Deep learning is the mainstream technique for many machine learning tasks, including image recognition, machine translation, speech recognition, and so on. It has outperformed conventional methods in various fields and achieved great successes. Unfortunately, the understanding on how it works remains unclear. It has the central importance to lay down the theoretic foundation for deep learning. In this work, we give a geometric view to understand deep learning: we show that the fundamental principle attributing to the success is the manifold structure in data, namely natural high dimensional data concentrates close to a low-dimensional manifold, deep learning learns the manifold and the probability distribution on it.

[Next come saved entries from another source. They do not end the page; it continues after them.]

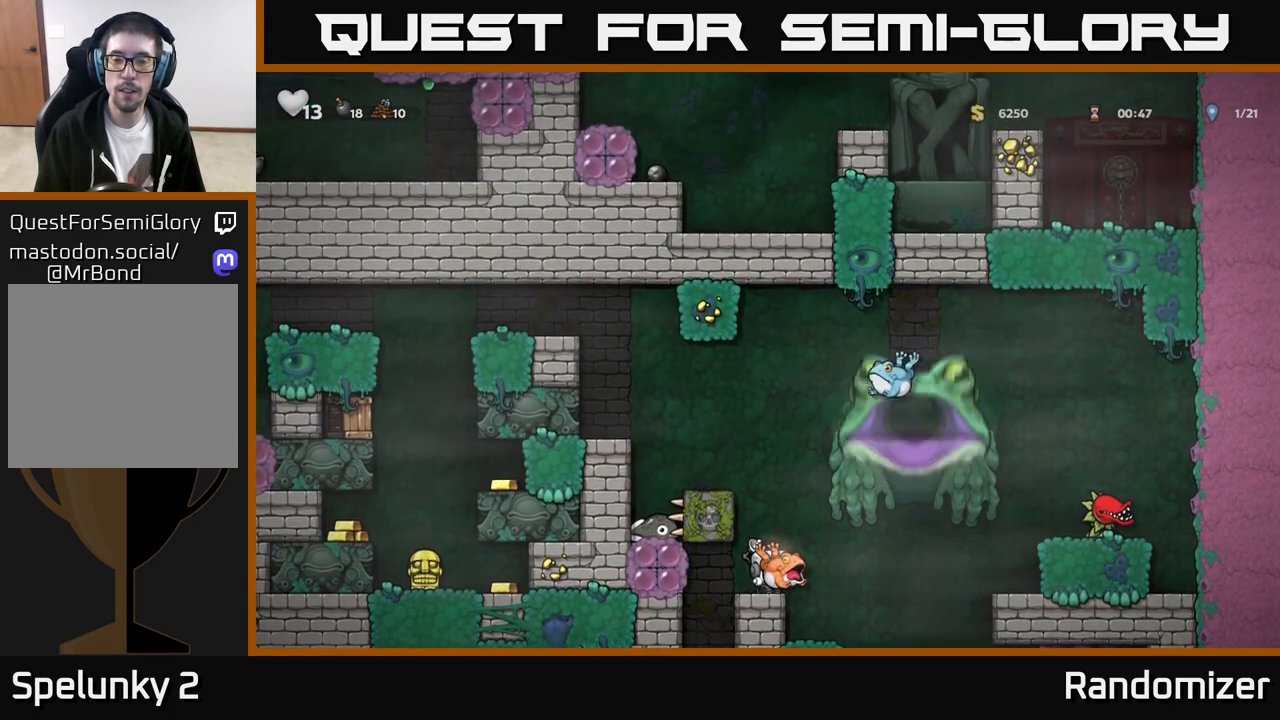
{"buttons": [], "left_stick": "center", "events": [[17, "X", "down"], [100, "X", "up"], [267, "left_stick", "center"], [317, "left_stick", "right"], [433, "left_stick", "center"]]}
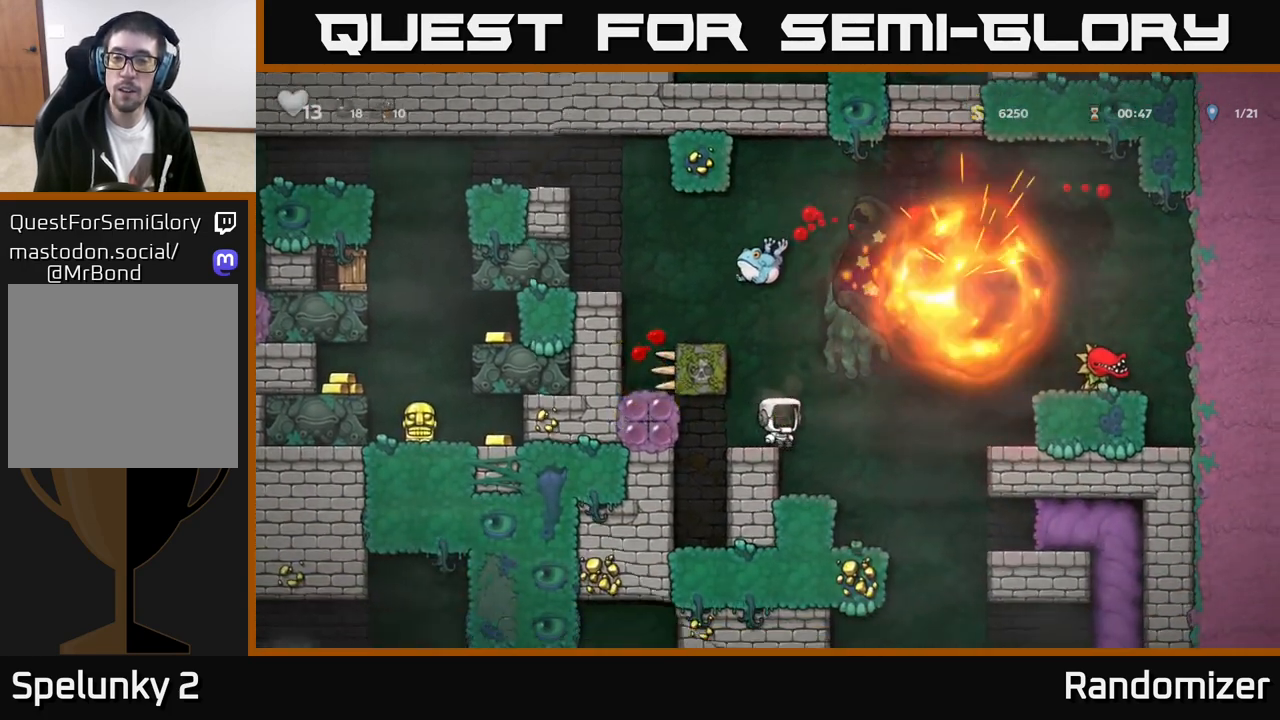
{"buttons": ["A"], "left_stick": "right", "events": [[367, "left_stick", "right"], [417, "A", "down"]]}
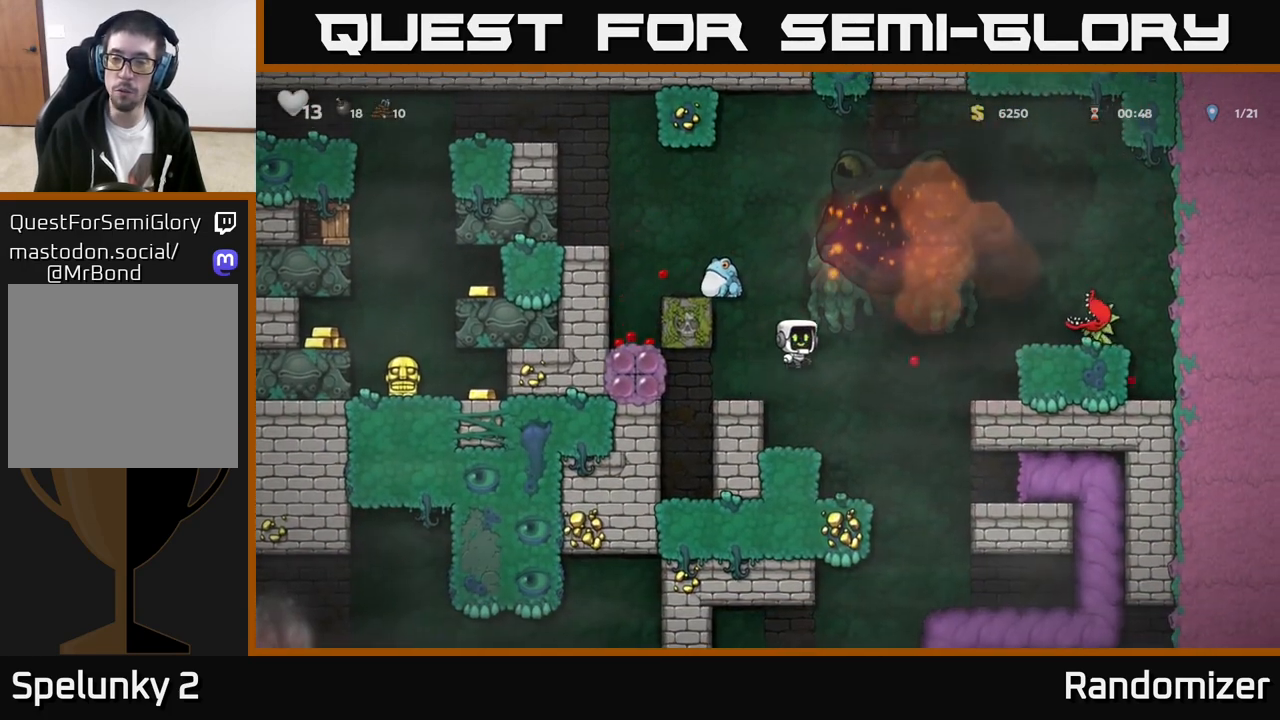
{"buttons": [], "left_stick": "center", "events": [[250, "A", "up"], [400, "left_stick", "center"]]}
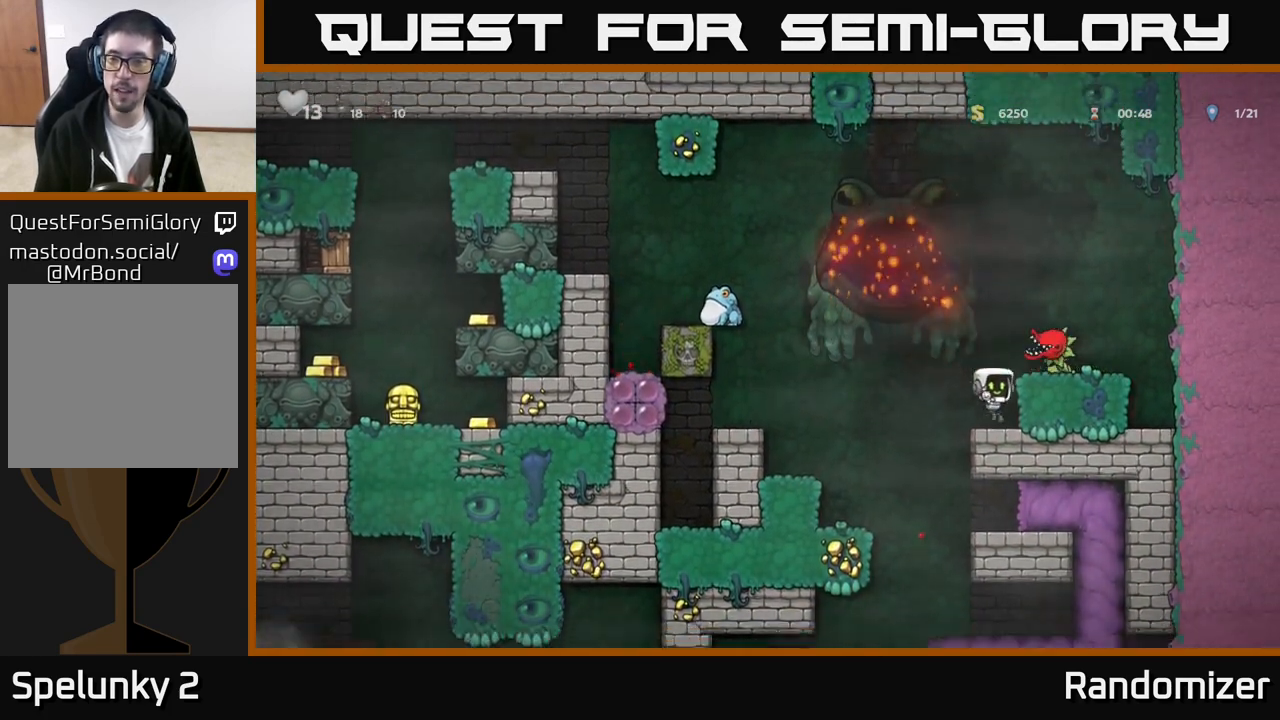
{"buttons": [], "left_stick": "center", "events": []}
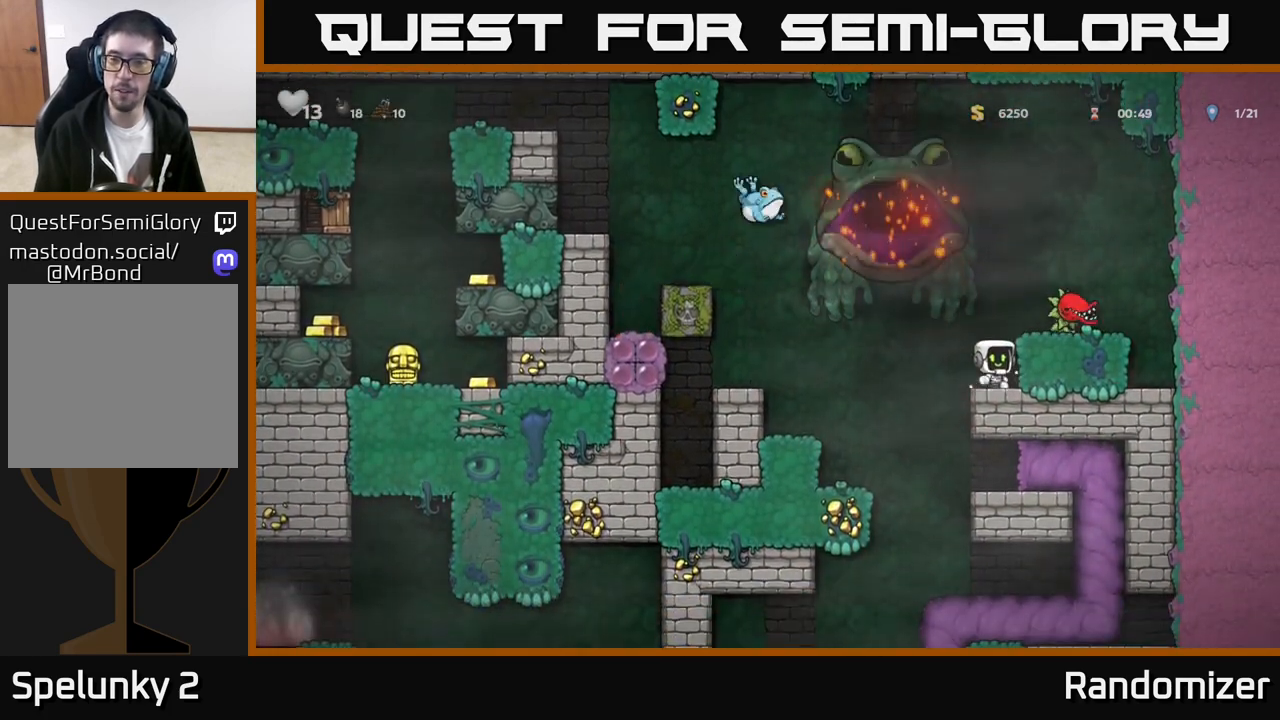
{"buttons": [], "left_stick": "right", "events": [[17, "X", "down"], [50, "A", "down"], [100, "left_stick", "right"], [133, "X", "up"], [233, "A", "up"], [250, "left_stick", "center"], [467, "left_stick", "right"]]}
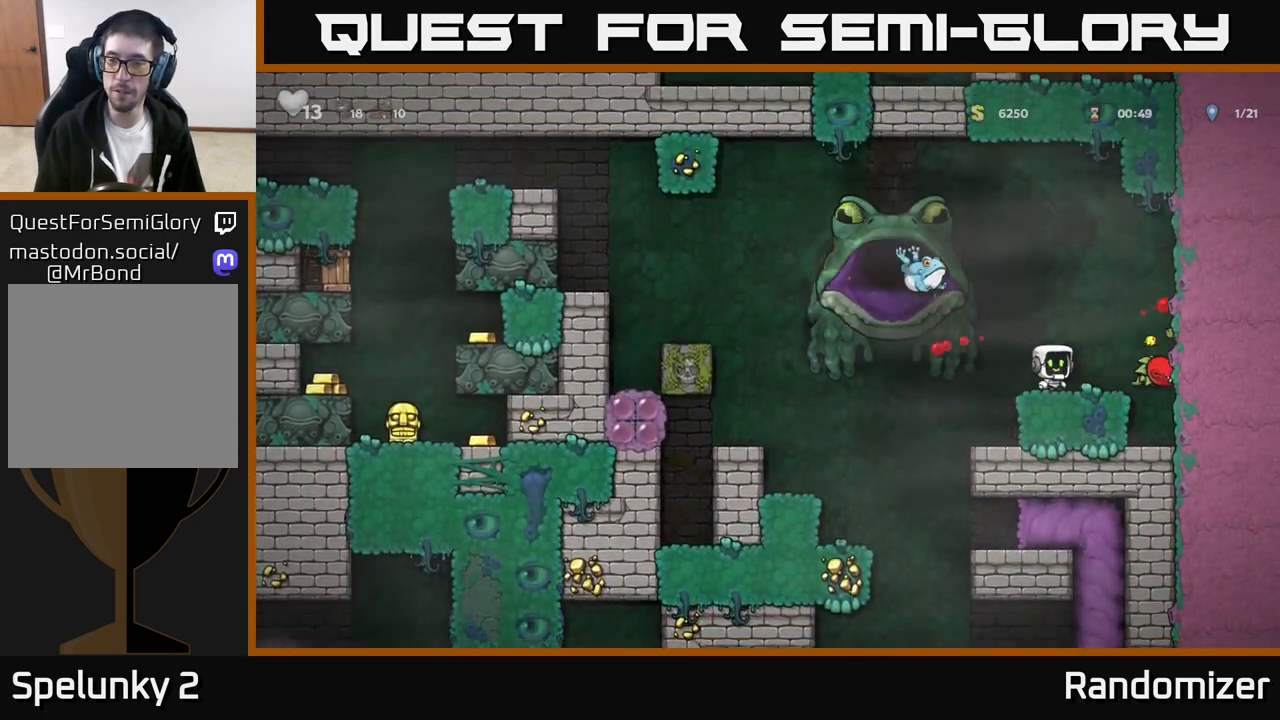
{"buttons": [], "left_stick": "right", "events": [[100, "A", "down"], [117, "left_stick", "left"], [350, "left_stick", "center"], [500, "A", "up"], [500, "left_stick", "right"]]}
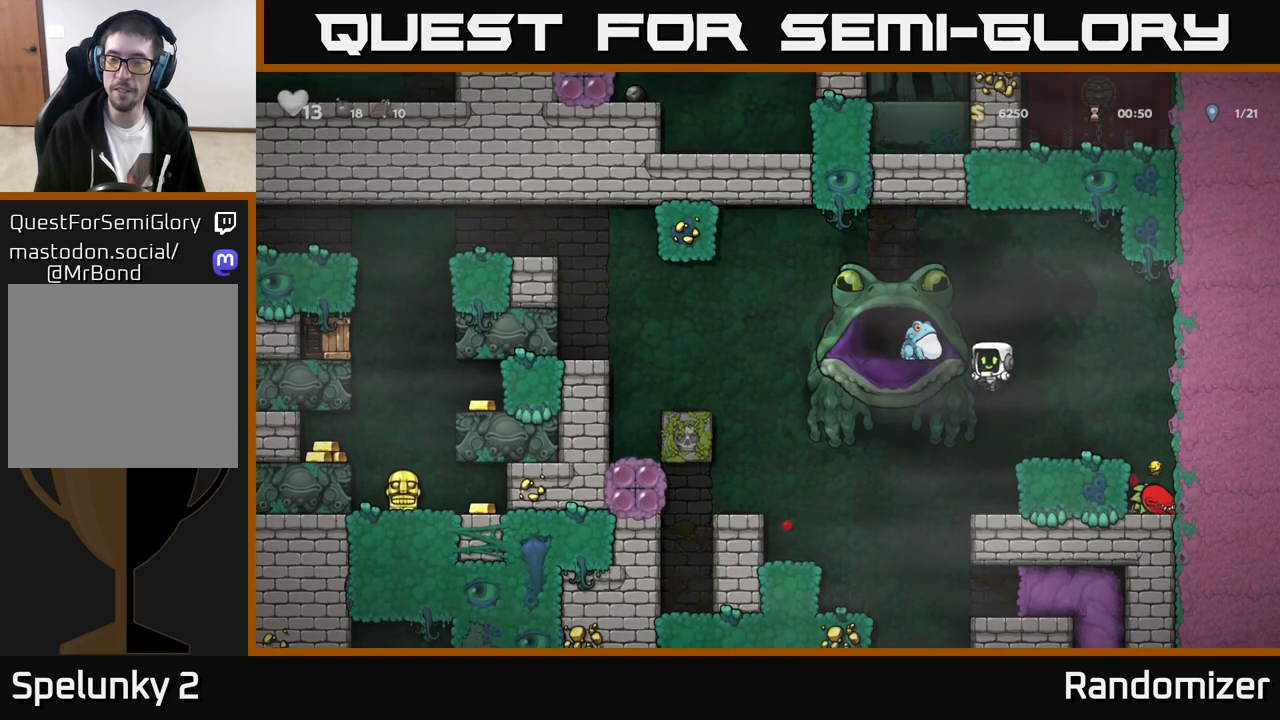
{"buttons": ["A", "X"], "left_stick": "left", "events": [[233, "left_stick", "left"], [283, "A", "down"], [350, "X", "down"]]}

We further introduce the concepts of rectified linear complexity for deep neural network measuring its learning capability, rectified linear complexity of an embedding manifold describing the difficulty to be learned. Then we show for any deep neural network with fixed architecture, there exists a manifold that cannot be learned by the network. Finally, we propose to apply optimal mass transportation theory to control the probability distribution in the latent space.